Deze leeractiviteit sluit aan op de leeractiviteit "Vind jij je weg met een kompas?".

 

Wat ga je doen? 

Je onderzoekt op hoeveel manieren een windroos afgebeeld kan worden. Daarna kies je één van de opdrachten waarin je een collage of muurkrant maakt, of een eigen T-shirt ontwerp met een (deel van een ) windroos.

 

Met hoeveel personen?

Deze opdracht doe je alleen.

Wat ga je leren?

Na het maken van deze leeractiviteit heb je het volgende geleerd:

 

Je weet ...

  • waar een windroos voor gebruikt wordt.
  • dat er verschillende ontwerpen er zijn van een windroos.
  • wat de kenmerkende elementen zijn van een windroos.


Je kunt ...

  • nieuwsberichten opzoeken op Internet met een specifiek onderwerp.
  • informatie in de vorm van een muurkrant presenteren.
  • vanuit een bestaande vorm een nieuw ontwerp maken.

 

Wat heb je nodig?

Benodigdheden

Bij de opdrachten gebruik je de volgende materialen:

 

Opdracht A:

  • tijdschriften
  • lijm
  • schaar
  • groot vel papier of karton


Opdracht B:

  • papier
  • tijdschriften of kranten
  • computer
  • printer

 

Opdracht C:

  • T-shirt
  • Textielverf of textielstiften
  • Eventueel Textiel transfer papier?


Wijzers

  • Een collage maken
  • Een muurkrant maken
  • Een knipselkrant maken


Benodigde tijd

Ongeveer 2 uur.

Aanpak

Bij deze leeractiviteit ga je als volgt te werk:

(Bij kleinere leeractiviteiten komen niet alle stappen voor!)

1. Oriënteer, kies en plan

Lees de opdrachten bij deze leeractiviteit goed. Kies één van de opdrachten uit. Doorloop per opdracht alle stappen. Bedenk welke informatie je nodig hebt om de gekozen opdracht goed uit te kunnen voeren. Leg vast hoeveel tijd je wilt besteden aan de opdracht en plan wanneer je de opdracht gaat uitvoeren. Voor sommige opdrachten zul je eerst materiaal moeten verzamelen.

Tip: Wil je meer opdrachten maken? Laat deze leeractiviteit dan nogmaals toekennen in Acadin door je begeleider.

2. Zoek informatie en bestudeer

Lees en bekijk de informatie bij de opdrachten in het onderdeel 'Theorie'. Zoek recente informatie over het onderwerp op internet.
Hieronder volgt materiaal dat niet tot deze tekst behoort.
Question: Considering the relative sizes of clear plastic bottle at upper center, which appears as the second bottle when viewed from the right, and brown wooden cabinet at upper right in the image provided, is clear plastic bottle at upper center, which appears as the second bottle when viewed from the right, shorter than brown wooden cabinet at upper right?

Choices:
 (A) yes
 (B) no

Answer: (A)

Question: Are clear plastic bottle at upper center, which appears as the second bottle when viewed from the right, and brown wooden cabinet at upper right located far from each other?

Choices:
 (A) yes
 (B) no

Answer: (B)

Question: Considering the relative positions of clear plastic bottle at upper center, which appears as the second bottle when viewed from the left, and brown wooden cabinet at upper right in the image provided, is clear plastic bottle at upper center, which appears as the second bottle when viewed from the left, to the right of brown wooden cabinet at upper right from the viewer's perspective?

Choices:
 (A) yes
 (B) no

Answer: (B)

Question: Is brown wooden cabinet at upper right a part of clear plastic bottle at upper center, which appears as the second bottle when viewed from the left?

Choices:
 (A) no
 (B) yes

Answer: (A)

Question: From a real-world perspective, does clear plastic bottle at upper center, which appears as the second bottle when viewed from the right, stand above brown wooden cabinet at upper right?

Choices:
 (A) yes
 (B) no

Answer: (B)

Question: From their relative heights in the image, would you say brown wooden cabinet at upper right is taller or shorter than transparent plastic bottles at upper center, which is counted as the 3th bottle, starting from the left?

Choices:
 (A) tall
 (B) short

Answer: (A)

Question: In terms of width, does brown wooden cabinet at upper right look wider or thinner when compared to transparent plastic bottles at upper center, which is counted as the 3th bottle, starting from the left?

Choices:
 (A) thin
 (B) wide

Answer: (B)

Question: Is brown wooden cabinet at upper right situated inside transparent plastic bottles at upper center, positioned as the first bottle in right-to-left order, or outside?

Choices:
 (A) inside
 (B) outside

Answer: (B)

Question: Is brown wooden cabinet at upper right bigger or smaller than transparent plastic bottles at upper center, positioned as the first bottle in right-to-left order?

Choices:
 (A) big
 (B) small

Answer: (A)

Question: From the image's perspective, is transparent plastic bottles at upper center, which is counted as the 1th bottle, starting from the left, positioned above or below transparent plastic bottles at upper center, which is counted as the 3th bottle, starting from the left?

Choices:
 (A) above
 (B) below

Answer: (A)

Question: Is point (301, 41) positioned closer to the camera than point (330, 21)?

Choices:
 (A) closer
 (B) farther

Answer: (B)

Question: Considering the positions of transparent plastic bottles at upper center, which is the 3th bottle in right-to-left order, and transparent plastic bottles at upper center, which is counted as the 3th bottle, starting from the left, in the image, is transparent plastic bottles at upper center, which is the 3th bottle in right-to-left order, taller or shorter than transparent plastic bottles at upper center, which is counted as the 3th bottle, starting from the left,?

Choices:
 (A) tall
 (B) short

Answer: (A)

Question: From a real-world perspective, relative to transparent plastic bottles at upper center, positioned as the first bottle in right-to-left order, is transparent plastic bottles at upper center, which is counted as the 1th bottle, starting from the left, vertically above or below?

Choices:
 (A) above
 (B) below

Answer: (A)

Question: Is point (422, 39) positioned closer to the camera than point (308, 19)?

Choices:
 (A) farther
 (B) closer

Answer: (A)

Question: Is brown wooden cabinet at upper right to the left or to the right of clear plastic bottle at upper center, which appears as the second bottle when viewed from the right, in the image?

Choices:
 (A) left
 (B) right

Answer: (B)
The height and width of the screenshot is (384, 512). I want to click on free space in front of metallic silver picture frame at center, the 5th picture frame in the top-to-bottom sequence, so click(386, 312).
Kijk bijvoorbeeld op de websites die staan bij 'Meer informatie'. Maak aantekeningen, bijvoorbeeld in een mindmap, van de informatie die je wilt gebruiken. Hou ook een lijst bij van de door jou gevonden informatiebronnen.

3. Bedenk en maak

Ga nu creatief aan de slag met de opdracht. Heb je houvast nodig? Bedenk dan aan welke criteria jouw eindproduct moet voldoen. Kijk hiervoor bijvoorbeeld naar de uitleg in de beschikbare wijzers. Let in deze fase goed op je planning. Het is makkelijk om hieraan veel tijd te besteden.

4. Test en verbeter

Probeer je ontwerp uit: laat het zien aan anderen. Gebruik de tips en opmerkingen om je ontwerp te verbeteren.

5. Presenteer

Bedenk nu hoe jij je resultaat wilt laten zien aan de leerkracht, de leerlingen of een andere groep. Sommige eindproducten kun je gewoon laten zien. Maar je kunt ook het hele werkproces vastleggen in een digitaal werkdocument met foto's of scans. Ook kun je kiezen om een les te geven waarin je aan anderen leert wat jij zojuist zelf hebt geleerd in de opdracht. Wil je ideeën hoe je een eindproduct kunt presenteren? Kijk dan ook bij de beschikbare wijzers, in de categorie presenteren.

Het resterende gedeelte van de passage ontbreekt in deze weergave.